Following a night of trying to dance through severe back pain and an unofficial diagnosis of "Leukaemia or Lymphoma, we were not sure which one", I was officially diagnosed with a mix of Acute Myloid Leukaemia and Acute Lymphoblastic Leukaemia on March 7, 2016 at The Alfred hospital. At 25, Leukaemia diagnosis was not something I thought I was about to face and rudely interrupted some big plans I had for 2016.
For the next six months, I called the walls of 7 East at The Alfred home for more nights than my actual house, as I undertook a mix of chemotherapy, radiation and a Bone Marrow Transplant, thanks to an unrelated donor.
Although a very frightening time in my life, looking back at my time on 7 East makes me smile, as around my treatment I had some good times. The team who work on the ward are amazing people. As well as administering your medication, they were there to tuck you in, wake you up, entertain you when you couldn't sleep and comfort you when it all got too tough and all you could do was cry.
I was lucky enough to have my own room for the majority of my first stay, which lasted about a month. This was great as a procession of friends and family came in to visit, cheer me up and I think comfort themselves that deep down I was still me.
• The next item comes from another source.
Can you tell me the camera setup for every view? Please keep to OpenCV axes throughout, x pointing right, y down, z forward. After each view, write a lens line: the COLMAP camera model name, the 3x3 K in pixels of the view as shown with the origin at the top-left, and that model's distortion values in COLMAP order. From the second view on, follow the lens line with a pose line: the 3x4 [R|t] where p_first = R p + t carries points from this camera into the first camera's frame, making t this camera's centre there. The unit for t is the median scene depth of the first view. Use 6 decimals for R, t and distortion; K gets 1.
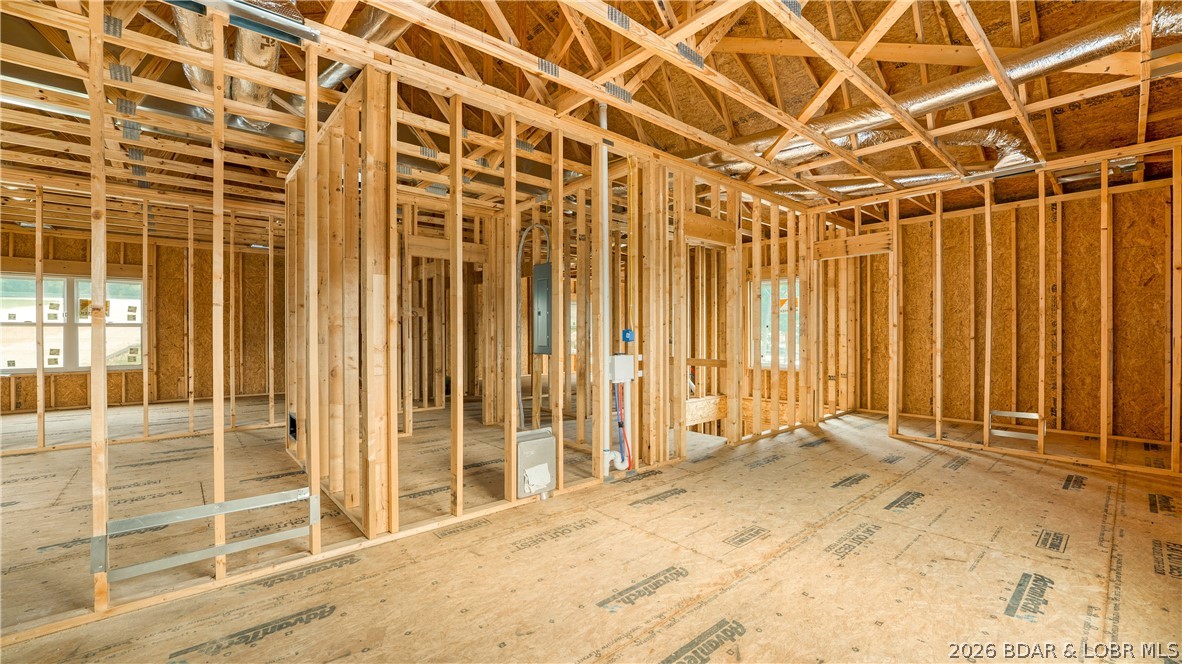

I was also lucky enough to share a room with some amazing women, who ranged from 18, 35 and even 90, all of whom inspired me in different ways. The relationships with the younger two of these ladies have helped me navigate this part of my life a little easier.
When I was told about the plan to create Young Adult Areas with the funds raised this Dry July, I knew I wanted to help. Having been a young adult in the 7 East world, I think this area will be extremely important for those still to come. My hope is for them to create a space for the "younger" patients to be able to comfortably spend time with the friends from the outside that are supporting them through this journey, but also to help foster the new and incredibly important friendships they will make.
Currently, I am still receiving treatment. After a promising start post-transplant, my world was turned upside down in October when I relapsed. My treatment is different this time as the first patient on a world first trial, consisting of a mix of 14 injections to the stomach and tablets, all done as an outpatient. My trial is to last 24 cycles of 28 days and I am currently seven cycles in. Thankfully it is working and I am in remission again.